Suku Lembak di Kabupaten Rejang Lebong bermukim di Kecamatan Padang Ulak Tanding, Sindang Kelingi, dan Kota Padang. Di Kabupaten Kepahiang, Suku Lembak mendiami Desa Suro Lembak di Kecamatan Ujan Mas. Suku Lembak juga mendiami wilayah daerah Kota Lubuk Linggau dan Kabupaten Musi Rawas di Provinsi Sumatera Selatan.

Suku Lembak ditengarai tinggal di Bengkulu sejak abad keenam. Sejarah Suku Lembak tidak terlepas juga dari beberapa kerajaan di Palembang, Sumatera Selatan. Layaknya suku lain, Suku Lembak memiliki bahasa yang unik antara masyarakat Lembak dan masyarakat Bengkulu pesisir (kota). Terdapat perbedaan dari segi pengucapan kata yang untuk masyarakat Bengkulu kata-katanya banyak diakhiri dengan huruf "o", sedangkan masyarakat Lembak banyak menggunakan huruf "e". Di samping itu, dalam beberapa hal, ada juga yang berbeda cukup jauh.

Salah satu kebudayaan suku ini adalah budaya manggil berasan, yakni undangan kepada sanak famili menjelang gelar hajatan. Kebiasaan suku ini, jika salah satu pihak memiliki hajatan, maka mereka akan mengundang sanak famili dan tetangga. Undangan manggil berasan ini dimulai oleh tuan pemilik hajat untuk menyampaikan maksud dan tujuan menggelar hajatan.

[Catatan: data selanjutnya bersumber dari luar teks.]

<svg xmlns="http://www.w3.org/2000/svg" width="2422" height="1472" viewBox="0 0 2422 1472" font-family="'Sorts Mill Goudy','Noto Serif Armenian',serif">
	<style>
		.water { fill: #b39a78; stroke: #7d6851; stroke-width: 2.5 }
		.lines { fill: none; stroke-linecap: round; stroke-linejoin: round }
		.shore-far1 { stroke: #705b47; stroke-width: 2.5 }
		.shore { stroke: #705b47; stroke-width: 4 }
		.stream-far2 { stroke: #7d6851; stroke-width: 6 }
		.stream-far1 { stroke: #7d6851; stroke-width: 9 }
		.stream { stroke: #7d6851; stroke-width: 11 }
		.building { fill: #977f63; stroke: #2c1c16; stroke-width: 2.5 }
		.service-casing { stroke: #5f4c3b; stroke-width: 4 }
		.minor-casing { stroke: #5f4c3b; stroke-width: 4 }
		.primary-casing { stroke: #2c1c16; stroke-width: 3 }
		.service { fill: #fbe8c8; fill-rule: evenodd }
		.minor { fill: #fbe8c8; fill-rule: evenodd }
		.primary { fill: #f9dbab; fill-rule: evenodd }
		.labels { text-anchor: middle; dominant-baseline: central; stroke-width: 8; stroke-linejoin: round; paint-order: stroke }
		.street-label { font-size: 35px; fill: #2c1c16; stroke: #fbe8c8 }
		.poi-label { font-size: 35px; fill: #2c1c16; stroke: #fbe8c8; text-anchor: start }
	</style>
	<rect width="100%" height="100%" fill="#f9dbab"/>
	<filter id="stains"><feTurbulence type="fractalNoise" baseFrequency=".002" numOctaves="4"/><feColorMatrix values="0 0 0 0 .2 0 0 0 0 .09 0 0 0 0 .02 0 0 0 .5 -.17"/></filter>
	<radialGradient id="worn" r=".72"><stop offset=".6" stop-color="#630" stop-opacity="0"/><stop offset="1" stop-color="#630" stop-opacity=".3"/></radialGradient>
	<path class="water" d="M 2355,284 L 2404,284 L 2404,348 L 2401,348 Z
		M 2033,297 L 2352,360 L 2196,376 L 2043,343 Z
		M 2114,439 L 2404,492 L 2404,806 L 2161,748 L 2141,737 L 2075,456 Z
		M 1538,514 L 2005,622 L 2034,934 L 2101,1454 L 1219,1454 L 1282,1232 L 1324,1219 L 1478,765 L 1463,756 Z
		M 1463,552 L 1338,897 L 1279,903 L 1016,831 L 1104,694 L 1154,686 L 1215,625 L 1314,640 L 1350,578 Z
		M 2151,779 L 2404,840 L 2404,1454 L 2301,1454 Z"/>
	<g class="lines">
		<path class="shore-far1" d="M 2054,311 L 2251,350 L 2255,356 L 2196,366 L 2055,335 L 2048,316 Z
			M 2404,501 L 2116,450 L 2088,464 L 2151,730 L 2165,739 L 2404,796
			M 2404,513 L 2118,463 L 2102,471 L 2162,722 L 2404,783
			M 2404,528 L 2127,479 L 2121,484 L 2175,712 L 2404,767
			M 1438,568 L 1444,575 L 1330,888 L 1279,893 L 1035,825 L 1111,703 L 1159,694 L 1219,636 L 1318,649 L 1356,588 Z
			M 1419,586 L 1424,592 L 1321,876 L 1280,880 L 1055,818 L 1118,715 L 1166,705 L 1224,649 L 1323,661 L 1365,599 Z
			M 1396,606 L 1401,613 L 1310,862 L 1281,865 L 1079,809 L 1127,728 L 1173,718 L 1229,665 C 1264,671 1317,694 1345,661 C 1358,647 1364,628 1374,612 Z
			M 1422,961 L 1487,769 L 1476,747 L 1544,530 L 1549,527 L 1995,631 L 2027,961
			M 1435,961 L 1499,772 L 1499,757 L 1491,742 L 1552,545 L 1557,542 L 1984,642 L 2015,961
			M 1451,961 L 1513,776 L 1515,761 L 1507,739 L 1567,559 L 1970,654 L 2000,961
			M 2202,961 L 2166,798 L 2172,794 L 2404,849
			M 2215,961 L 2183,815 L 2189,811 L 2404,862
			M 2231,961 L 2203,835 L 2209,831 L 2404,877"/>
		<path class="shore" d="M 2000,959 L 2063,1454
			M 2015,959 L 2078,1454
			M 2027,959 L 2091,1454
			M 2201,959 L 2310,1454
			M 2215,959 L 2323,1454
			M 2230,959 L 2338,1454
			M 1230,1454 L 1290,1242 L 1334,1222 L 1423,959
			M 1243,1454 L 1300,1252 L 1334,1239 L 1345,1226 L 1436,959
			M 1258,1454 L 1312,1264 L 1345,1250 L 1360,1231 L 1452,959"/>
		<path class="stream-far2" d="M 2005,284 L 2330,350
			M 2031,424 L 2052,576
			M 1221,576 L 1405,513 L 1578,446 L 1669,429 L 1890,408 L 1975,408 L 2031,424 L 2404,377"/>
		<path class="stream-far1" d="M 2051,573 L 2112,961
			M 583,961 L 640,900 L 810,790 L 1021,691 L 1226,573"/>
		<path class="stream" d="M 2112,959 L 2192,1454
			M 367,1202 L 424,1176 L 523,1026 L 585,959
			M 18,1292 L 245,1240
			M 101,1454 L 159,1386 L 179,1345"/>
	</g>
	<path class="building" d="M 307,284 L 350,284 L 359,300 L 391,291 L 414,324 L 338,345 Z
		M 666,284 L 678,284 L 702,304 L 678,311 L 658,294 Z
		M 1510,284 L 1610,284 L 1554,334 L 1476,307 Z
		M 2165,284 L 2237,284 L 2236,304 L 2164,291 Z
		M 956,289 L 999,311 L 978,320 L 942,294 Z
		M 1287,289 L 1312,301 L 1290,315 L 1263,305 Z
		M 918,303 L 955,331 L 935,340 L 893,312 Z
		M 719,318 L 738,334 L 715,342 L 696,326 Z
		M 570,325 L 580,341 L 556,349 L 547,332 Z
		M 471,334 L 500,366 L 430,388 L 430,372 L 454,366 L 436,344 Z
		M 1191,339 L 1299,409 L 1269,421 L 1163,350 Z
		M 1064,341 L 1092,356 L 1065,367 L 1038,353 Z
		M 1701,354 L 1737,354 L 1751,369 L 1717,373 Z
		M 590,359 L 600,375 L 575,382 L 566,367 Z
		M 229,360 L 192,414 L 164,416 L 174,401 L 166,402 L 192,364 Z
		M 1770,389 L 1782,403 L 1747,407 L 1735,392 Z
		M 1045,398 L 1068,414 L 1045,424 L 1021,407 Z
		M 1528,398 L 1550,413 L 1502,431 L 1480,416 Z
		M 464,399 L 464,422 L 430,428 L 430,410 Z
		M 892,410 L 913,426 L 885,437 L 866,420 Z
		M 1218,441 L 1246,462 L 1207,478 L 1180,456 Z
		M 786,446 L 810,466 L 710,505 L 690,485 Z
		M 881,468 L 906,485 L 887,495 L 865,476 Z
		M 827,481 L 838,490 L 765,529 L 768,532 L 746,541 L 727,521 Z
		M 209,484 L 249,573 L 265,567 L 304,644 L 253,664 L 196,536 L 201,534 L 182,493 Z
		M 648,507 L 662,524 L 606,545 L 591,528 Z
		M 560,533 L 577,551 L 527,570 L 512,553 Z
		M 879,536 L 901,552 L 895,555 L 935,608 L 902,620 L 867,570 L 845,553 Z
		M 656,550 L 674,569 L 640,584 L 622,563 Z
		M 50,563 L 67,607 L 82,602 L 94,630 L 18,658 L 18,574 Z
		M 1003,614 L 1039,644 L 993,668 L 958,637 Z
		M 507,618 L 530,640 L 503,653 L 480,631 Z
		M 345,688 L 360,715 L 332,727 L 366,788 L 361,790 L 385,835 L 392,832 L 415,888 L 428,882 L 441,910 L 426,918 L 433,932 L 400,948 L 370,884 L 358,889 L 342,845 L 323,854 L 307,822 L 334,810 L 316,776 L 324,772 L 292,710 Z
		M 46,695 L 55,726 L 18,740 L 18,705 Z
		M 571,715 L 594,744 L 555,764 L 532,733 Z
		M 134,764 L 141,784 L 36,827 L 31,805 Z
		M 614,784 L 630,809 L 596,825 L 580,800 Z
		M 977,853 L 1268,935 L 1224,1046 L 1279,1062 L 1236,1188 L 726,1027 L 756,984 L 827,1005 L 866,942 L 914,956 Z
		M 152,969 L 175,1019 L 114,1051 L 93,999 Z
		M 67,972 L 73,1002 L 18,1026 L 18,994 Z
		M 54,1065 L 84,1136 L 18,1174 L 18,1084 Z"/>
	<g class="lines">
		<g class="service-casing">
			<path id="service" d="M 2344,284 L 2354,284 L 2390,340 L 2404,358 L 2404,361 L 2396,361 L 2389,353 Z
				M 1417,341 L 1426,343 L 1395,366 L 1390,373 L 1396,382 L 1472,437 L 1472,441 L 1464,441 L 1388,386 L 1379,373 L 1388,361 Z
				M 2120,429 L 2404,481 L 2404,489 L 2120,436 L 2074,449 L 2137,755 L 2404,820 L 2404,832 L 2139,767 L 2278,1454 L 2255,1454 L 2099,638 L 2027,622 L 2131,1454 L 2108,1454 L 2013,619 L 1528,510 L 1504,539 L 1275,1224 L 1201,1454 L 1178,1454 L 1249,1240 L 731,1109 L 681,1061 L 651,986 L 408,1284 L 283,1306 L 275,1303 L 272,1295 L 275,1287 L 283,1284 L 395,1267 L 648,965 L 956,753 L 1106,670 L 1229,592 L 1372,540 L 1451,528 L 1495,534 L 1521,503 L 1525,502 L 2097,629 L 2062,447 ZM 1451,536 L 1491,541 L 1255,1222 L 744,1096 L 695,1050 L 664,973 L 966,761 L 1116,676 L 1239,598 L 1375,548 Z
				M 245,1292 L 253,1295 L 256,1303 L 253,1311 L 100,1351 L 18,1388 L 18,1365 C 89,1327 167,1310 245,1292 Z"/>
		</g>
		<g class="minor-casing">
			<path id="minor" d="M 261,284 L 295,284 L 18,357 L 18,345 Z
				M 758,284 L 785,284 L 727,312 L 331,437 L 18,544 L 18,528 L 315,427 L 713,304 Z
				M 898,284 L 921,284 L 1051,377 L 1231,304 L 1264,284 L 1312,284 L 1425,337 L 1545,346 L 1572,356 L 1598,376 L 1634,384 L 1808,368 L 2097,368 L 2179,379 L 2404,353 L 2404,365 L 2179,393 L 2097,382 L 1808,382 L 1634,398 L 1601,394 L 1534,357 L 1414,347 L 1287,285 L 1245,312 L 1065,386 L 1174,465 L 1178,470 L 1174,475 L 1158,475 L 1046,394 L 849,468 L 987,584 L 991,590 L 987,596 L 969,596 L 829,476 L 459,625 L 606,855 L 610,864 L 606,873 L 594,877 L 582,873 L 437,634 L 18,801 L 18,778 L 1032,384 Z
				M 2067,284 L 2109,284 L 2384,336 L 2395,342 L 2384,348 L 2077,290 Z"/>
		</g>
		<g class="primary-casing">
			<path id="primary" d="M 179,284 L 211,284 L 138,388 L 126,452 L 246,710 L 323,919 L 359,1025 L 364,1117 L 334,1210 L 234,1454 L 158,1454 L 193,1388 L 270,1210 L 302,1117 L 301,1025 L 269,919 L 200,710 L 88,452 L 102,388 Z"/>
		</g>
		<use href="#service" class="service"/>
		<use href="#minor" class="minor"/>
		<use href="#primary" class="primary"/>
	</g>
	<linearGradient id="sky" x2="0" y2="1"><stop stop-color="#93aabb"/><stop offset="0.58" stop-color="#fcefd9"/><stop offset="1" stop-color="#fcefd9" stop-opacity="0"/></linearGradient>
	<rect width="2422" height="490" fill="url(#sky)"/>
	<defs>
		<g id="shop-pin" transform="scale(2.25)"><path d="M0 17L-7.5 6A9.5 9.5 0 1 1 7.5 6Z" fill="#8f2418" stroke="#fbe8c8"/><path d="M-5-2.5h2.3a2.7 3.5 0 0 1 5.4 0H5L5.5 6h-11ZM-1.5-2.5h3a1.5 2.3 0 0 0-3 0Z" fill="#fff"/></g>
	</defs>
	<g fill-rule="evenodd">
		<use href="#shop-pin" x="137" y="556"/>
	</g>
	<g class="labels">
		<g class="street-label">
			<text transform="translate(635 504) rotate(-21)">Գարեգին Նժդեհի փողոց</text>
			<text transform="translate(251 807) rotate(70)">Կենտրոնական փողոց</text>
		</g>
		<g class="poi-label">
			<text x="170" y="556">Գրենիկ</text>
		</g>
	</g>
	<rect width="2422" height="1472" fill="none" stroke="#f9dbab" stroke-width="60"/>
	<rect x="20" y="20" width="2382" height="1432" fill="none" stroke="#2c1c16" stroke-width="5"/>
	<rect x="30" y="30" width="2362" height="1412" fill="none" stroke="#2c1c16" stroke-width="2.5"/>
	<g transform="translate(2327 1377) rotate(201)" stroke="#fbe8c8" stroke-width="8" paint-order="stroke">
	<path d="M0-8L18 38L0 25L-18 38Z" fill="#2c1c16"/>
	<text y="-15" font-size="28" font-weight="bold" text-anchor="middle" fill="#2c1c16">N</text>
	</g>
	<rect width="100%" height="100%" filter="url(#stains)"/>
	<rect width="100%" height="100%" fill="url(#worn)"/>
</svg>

Kompas.com berhasil merekam hajatan gelar pernikahan antara Rina Apriani dan Heru Satria, di Kota Bengkulu. Layaknya kehidupan masyarakat tradisional menjelang mengundang, para kaum ibu dan bapak menyiapkan masakan yang dikenal dengan makan ketan. Memasak ketan ini dilakukan secara bergotong royong, tidak ada transaksi bisnis di sana.

Untuk 50 tamu undangan manggil berasan, tidak kurang dari 20 kilogram ketan dihabiskan, serta gula merah dan beberapa butir kelapa tua. "Dalam setiap acara manggil berasan, tuan rumah dari Suku Lembak wajib menyiapkan menu makan ketan," kata Demon, salah seorang masyarakat Suku Lembak, Sabtu (9/11/2013).

Ketan akan dimakan pada saat acara manggil berasan selesai. Seuai rapat panitia pembagian kerja pada saat pernikahan, tuan rumah akan menghidangkan ketan yang telah dimasak ke dalam piring. Ketan itu tidak sendiri, tetapi ditemani kuah yang terbuat dari gula merah dan santan sebagai penikmat hidangan. Ketan berwarna putih akan bercampur dengan kuah berwarna seperti cokelat susu.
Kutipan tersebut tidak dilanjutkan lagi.